● **Directions**
What to return is the tail of the data, from the line that contains "left ear: (320, 24)" down to the last line, copied exactly.

(Joint position lists)
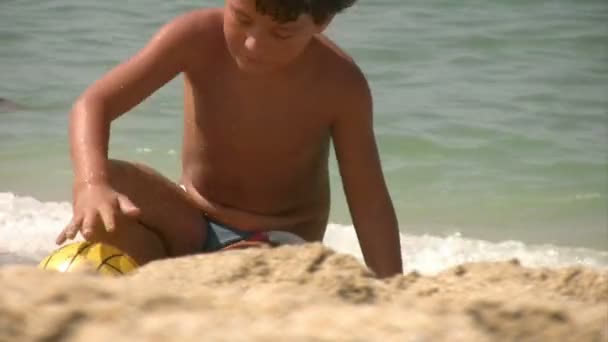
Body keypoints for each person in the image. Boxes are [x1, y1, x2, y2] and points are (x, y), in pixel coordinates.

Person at [55, 0, 403, 278]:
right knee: (110, 182)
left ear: (320, 24)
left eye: (280, 34)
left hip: (275, 240)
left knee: (249, 264)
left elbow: (369, 203)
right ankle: (141, 271)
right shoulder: (195, 37)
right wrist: (92, 183)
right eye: (241, 18)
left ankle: (171, 272)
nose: (253, 43)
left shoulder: (340, 85)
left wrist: (392, 288)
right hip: (189, 220)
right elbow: (94, 103)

● **Answer section**
left ear: (320, 24)
left eye: (280, 34)
left hip: (275, 240)
left knee: (249, 264)
left elbow: (369, 203)
right ankle: (141, 271)
right shoulder: (195, 37)
right wrist: (92, 183)
right eye: (241, 18)
left ankle: (171, 272)
nose: (253, 43)
left shoulder: (340, 85)
left wrist: (392, 288)
right hip: (189, 220)
right elbow: (94, 103)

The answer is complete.